Look,  we might debate how to enforce borders, how to manage child detainees and  whether to eventually keep others who came unlawfully but now live, work and pay  taxes here peacefully and commendably.
But  preaching racial hatred against children does not belong in the Republican  Party, Texas or America.
For  one thing, there’s this little matter of Texas’ 6 million native-born Hispanic  residents, some from Tejano families here centuries before Anglos.
The  Protect group is “clearly showing their true colors,” wrote Mayor Art Martinez  de Vara of the San Antonio suburb of Von Ormy, responding by email. He is a  member of the platform committee that was undermined on the convention  floor.
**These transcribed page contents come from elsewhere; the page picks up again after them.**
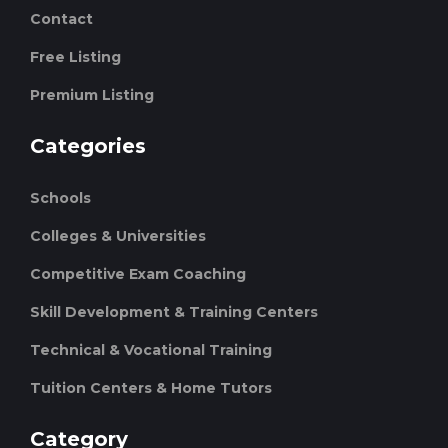
Contact
Free Listing
Premium Listing
Categories
Schools
Colleges & Universities
Competitive Exam Coaching
Skill Development & Training Centers
Technical & Vocational Training
Tuition Centers & Home Tutors
Category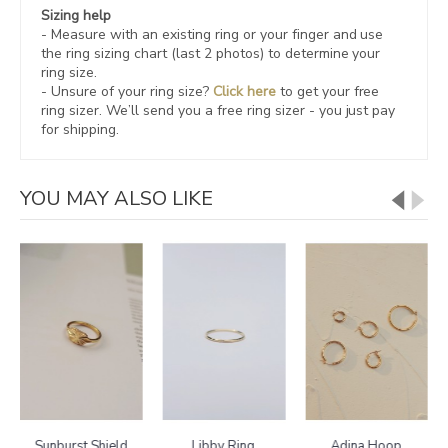
Sizing help
- Measure with an existing ring or your finger and use
the ring sizing chart (last 2 photos) to determine your
ring size.
- Unsure of your ring size?
Click here
to get your free
ring sizer.
We’ll send you a free ring sizer - you just pay
for shipping.
YOU MAY ALSO LIKE
Sunburst Shield
Libby Ring
Adina Hoop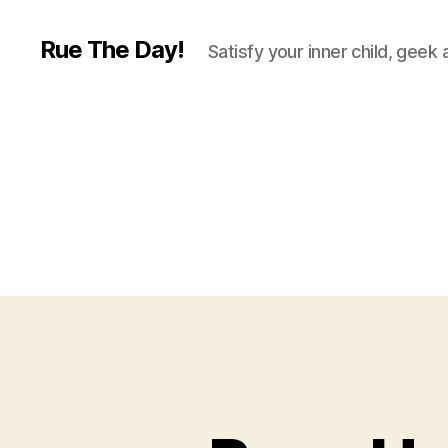
Rue The Day!
Satisfy your inner child, geek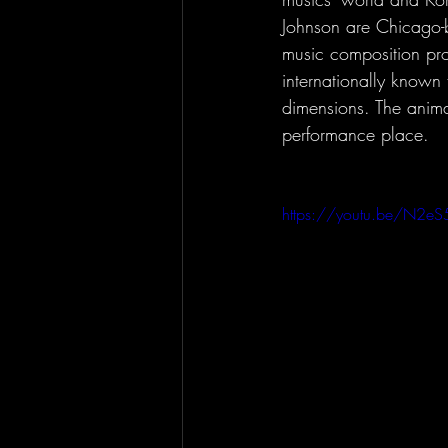
Johnson are Chicago-b
music composition pro
internationally known f
dimensions. The animat
performance place.
https://youtu.be/N2eS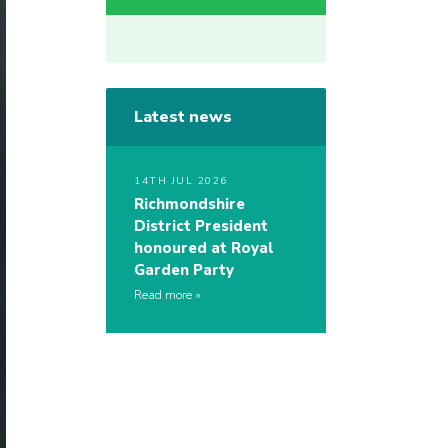
Latest news
14TH JUL 2026
Richmondshire
District President
honoured at Royal
Garden Party
Read more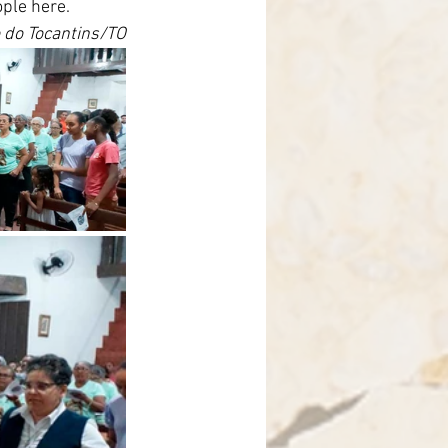
ople here.
 do Tocantins/TO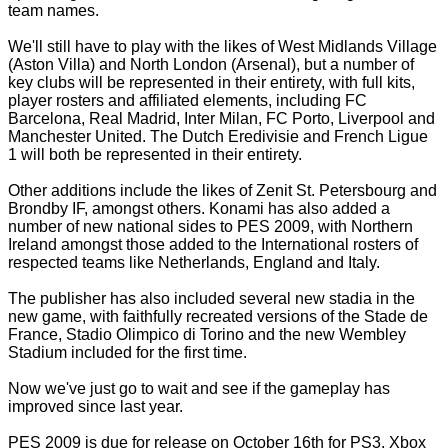
team names.
We'll still have to play with the likes of West Midlands Village
(Aston Villa) and North London (Arsenal), but a number of
key clubs will be represented in their entirety, with full kits,
player rosters and affiliated elements, including FC
Barcelona, Real Madrid, Inter Milan, FC Porto, Liverpool and
Manchester United. The Dutch Eredivisie and French Ligue
1 will both be represented in their entirety.
Other additions include the likes of Zenit St. Petersbourg and
Brondby IF, amongst others. Konami has also added a
number of new national sides to PES 2009, with Northern
Ireland amongst those added to the International rosters of
respected teams like Netherlands, England and Italy.
The publisher has also included several new stadia in the
new game, with faithfully recreated versions of the Stade de
France, Stadio Olimpico di Torino and the new Wembley
Stadium included for the first time.
Now we've just go to wait and see if the gameplay has
improved since last year.
PES 2009 is due for release on October 16th for PS3, Xbox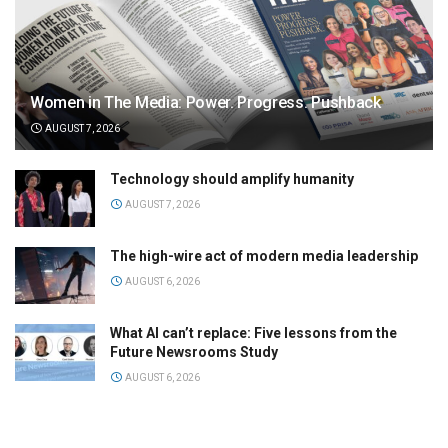
Women in The Media: Power. Progress. Pushback
AUGUST 7, 2026
Technology should amplify humanity
AUGUST 7, 2026
The high-wire act of modern media leadership
AUGUST 6, 2026
What AI can’t replace: Five lessons from the
Future Newsrooms Study
AUGUST 6, 2026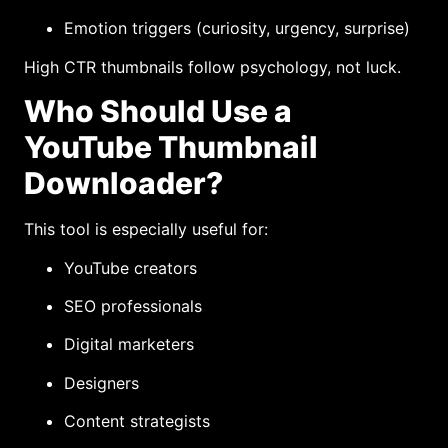
Emotion triggers (curiosity, urgency, surprise)
High CTR thumbnails follow psychology, not luck.
Who Should Use a
YouTube Thumbnail
Downloader?
This tool is especially useful for:
YouTube creators
SEO professionals
Digital marketers
Designers
Content strategists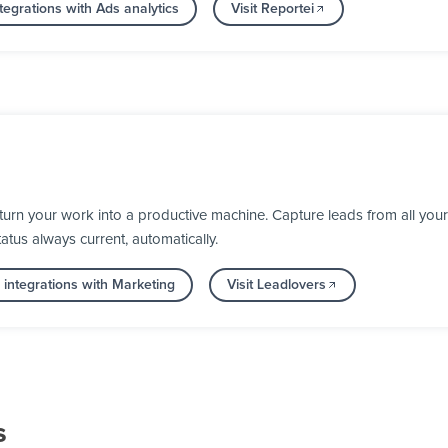
egrations with Ads analytics
Visit Reportei
rn your work into a productive machine. Capture leads from all your 
us always current, automatically.
integrations with Marketing
Visit Leadlovers
s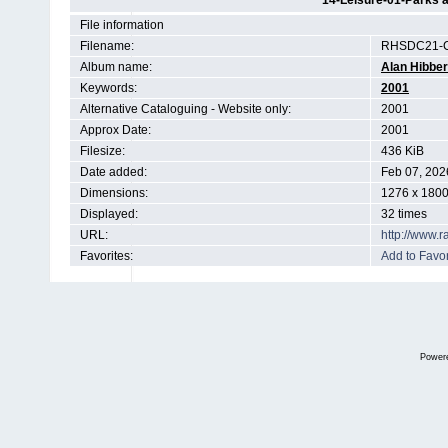
14-Leisure-01-Parks a
File information
Filename:
RHSDC21-C
Album name:
Alan Hibber
Keywords:
2001
Alternative Cataloguing - Website only:
2001
Approx Date:
2001
Filesize:
436 KiB
Date added:
Feb 07, 202
Dimensions:
1276 x 1800
Displayed:
32 times
URL:
http://www.
Favorites:
Add to Favor
Power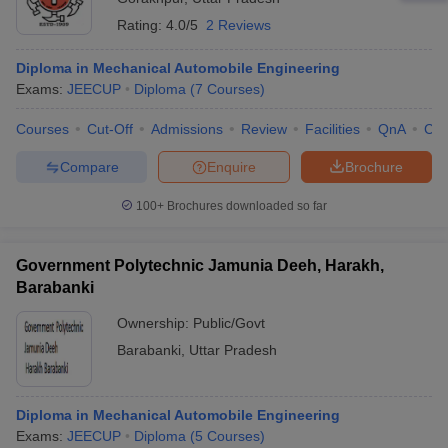
Rating:
4.0/5
2 Reviews
Diploma in Mechanical Automobile Engineering
Exams:
JEECUP
Diploma
(
7
Courses
)
Courses
Cut-Off
Admissions
Review
Facilities
QnA
Co
Compare
Enquire
Brochure
100+
Brochures downloaded so far
Government Polytechnic Jamunia Deeh, Harakh,
Barabanki
Ownership:
Public/Govt
Barabanki
,
Uttar Pradesh
Diploma in Mechanical Automobile Engineering
Exams:
JEECUP
Diploma
(
5
Courses
)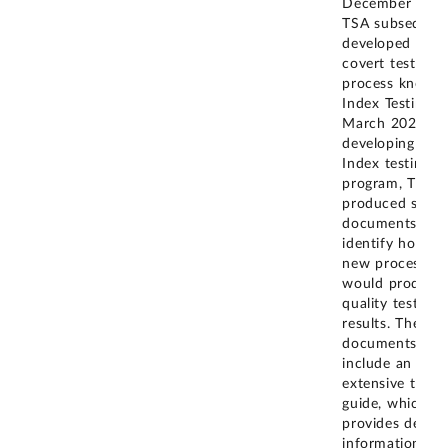
December 2018
TSA subsequent
developed a n
covert testing
process known
Index Testing i
March 2020. In
developing its
Index testing
program, TSA
produced sever
documents to
identify how th
new process
would produce
quality test
results. These
documents
include an
extensive test
guide, which
provides detail
information on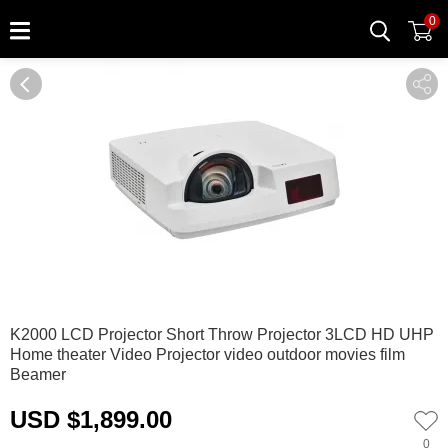
0
0
1
K2000 LCD Projector Short Throw Projector 3LCD HD UHP
Home theater Video Projector video outdoor movies film
Beamer
USD $1,899.00
0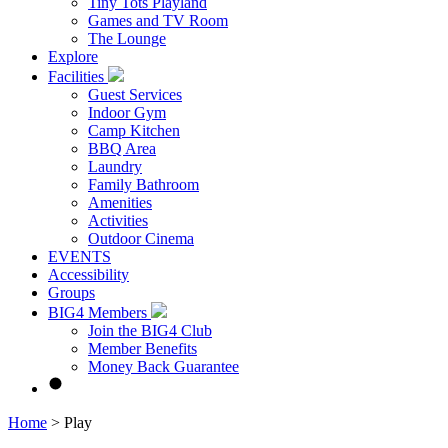
Tiny Tots Playland
Games and TV Room
The Lounge
Explore
Facilities
Guest Services
Indoor Gym
Camp Kitchen
BBQ Area
Laundry
Family Bathroom
Amenities
Activities
Outdoor Cinema
EVENTS
Accessibility
Groups
BIG4 Members
Join the BIG4 Club
Member Benefits
Money Back Guarantee
Home
>
Play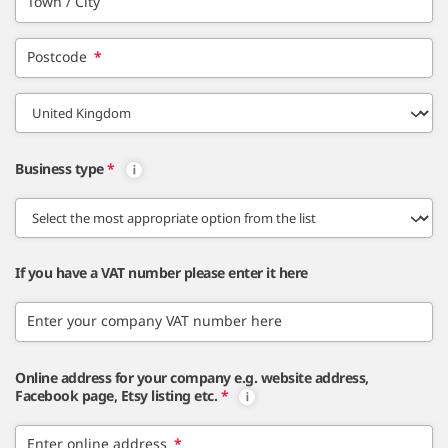
Town / City
Postcode
*
Business type
*
If you have a VAT number please enter it here
Enter your company VAT number here
Online address for your company e.g. website address,
Facebook page, Etsy listing etc.
*
Enter online address
*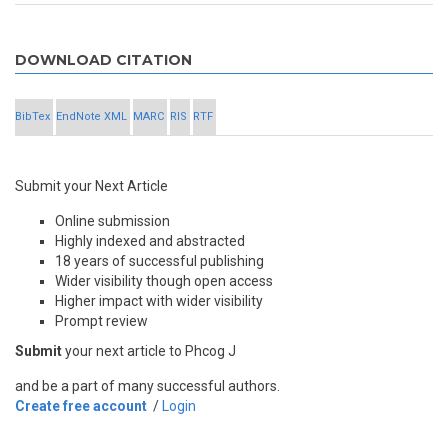
DOWNLOAD CITATION
BibTex
EndNote XML
MARC
RIS
RTF
Submit your Next Article
Online submission
Highly indexed and abstracted
18 years of successful publishing
Wider visibility though open access
Higher impact with wider visibility
Prompt review
Submit
your next article to Phcog J
and be a part of many successful authors.
Create free account
/
Login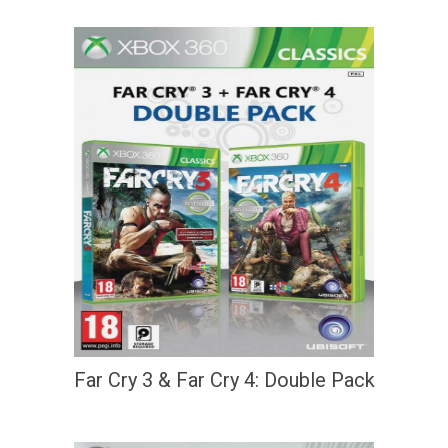
Far Cry 3 & Far Cry 4: Double Pack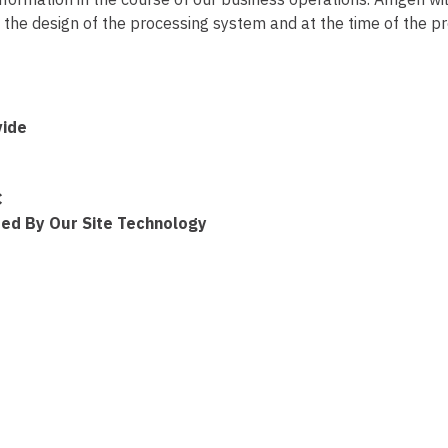
the design of the processing system and at the time of the proc
vide
C
ted By Our Site Technology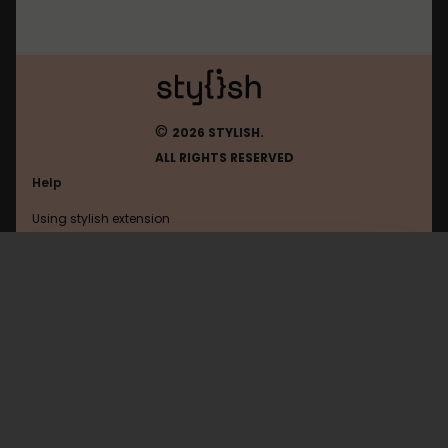
©
2026 STYLISH.
ALL RIGHTS RESERVED
Help
Using stylish extension
Contact us
Using stylish website
Hitbox
FAQ
Help with coding
All categories
General
Privacy policy
Terms of use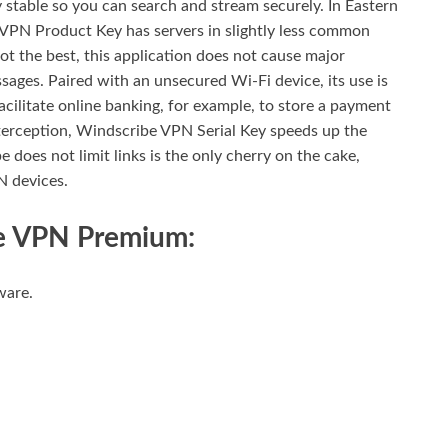
ty stable so you can search and stream securely. In Eastern
 VPN Product Key has servers in slightly less common
not the best, this application does not cause major
ges. Paired with an unsecured Wi-Fi device, its use is
acilitate online banking, for example, to store a payment
interception, Windscribe VPN Serial Key speeds up the
 does not limit links is the only cherry on the cake,
N devices.
be VPN Premium:
ware.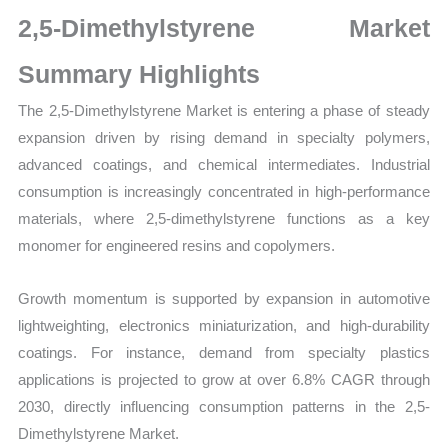
Size,
2,5-Dimethylstyrene Market
Growth,
Production,
Summary Highlights
Sales
The 2,5-Dimethylstyrene Market is entering a phase of steady
Volume,
expansion driven by rising demand in specialty polymers,
Sales
advanced coatings, and chemical intermediates. Industrial
Price,
consumption is increasingly concentrated in high-performance
Market
materials, where 2,5-dimethylstyrene functions as a key
Share
monomer for engineered resins and copolymers.
and
Import
Growth momentum is supported by expansion in automotive
vs
lightweighting, electronics miniaturization, and high-durability
Export
coatings. For instance, demand from specialty plastics
quantity
applications is projected to grow at over 6.8% CAGR through
2030, directly influencing consumption patterns in the 2,5-
Dimethylstyrene Market.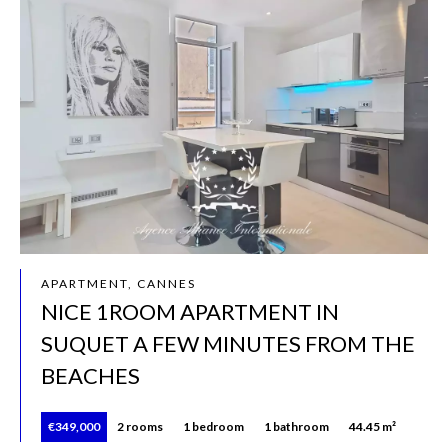
APARTMENT, CANNES
NICE 1ROOM APARTMENT IN
SUQUET A FEW MINUTES FROM THE
BEACHES
€349,000
2 rooms
1 bedroom
1 bathroom
44.45 m²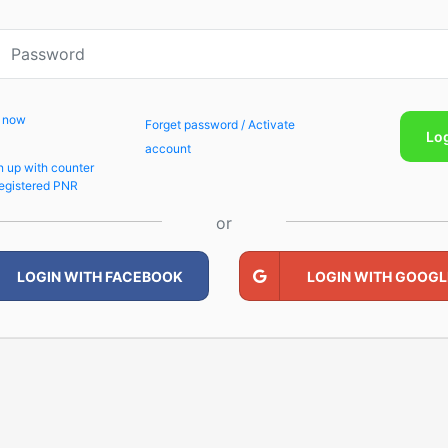
p now
Forget password / Activate
Lo
account
n up with counter
egistered PNR
or
LOGIN WITH FACEBOOK
LOGIN WITH GOOGL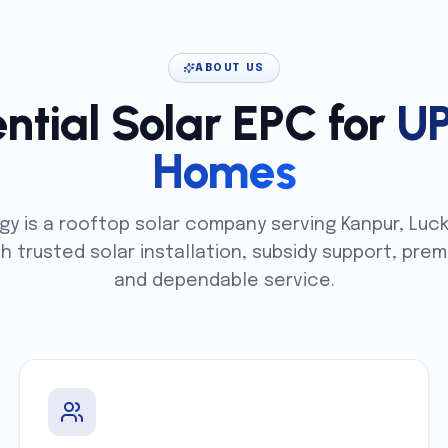
ABOUT US
ntial Solar EPC for
U
Homes
gy is a rooftop solar company serving Kanpur, Luc
th trusted solar installation, subsidy support, p
and dependable service.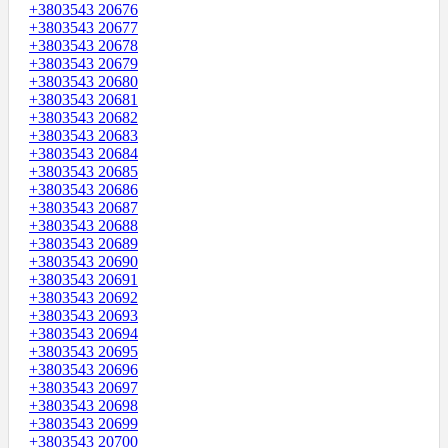
+3803543 20676
+3803543 20677
+3803543 20678
+3803543 20679
+3803543 20680
+3803543 20681
+3803543 20682
+3803543 20683
+3803543 20684
+3803543 20685
+3803543 20686
+3803543 20687
+3803543 20688
+3803543 20689
+3803543 20690
+3803543 20691
+3803543 20692
+3803543 20693
+3803543 20694
+3803543 20695
+3803543 20696
+3803543 20697
+3803543 20698
+3803543 20699
+3803543 20700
They  are “not anything I support or want to be associated with,” he wrote.
The  same page also continues to bash the children as dirty or diseased.
(So  far, authorities report lice, a few cases of chickenpox and an old flu strain.  About like any group of children.) By  email, Dallas Democrat and former state Rep. Domingo GarcĂ­a called the “ bronze”  comment “fearmongering and scapegoating against children and fellow  Christians.”
“They  should be ashamed of themselves,” he wrote.
Arlington  Republican and Texas House candidate Tony Tinderholt, an immigration enforcement  advocate who joined a former Texas Minutemen unit for a volunteer crime-watch  weekend along the border, called the Facebook comment “ absurd.”
“I  don’t think there’s any indication of a scheme,” he wrote, although he went on  to argue that each state should protect “their people and way of life.”
(But  he didn’t say whose way of life.) The  same Facebook page is agitating for Dallas, Grand Prairie and Arlington  residents to protest if some detainees are brought here for temporary housing.
Dallas  County Judge Clay Jenkins has identified three possible sites there for  temporary housing at federal expense, one of them a vacant Grand Prairie  alternative school.
In  Fort Worth, Catholic Charities has given temporary shelter to about 200 children  and is expanding its space from 16 beds to 32.
Katelin  Cortney, a spokeswoman for Catholic Charities, declined comment about any  protest.
But  130 residents showed up at the door last week.
They  came to help mentor and play with the children during the short time they’re  here.
That  sounds more like Texas and America.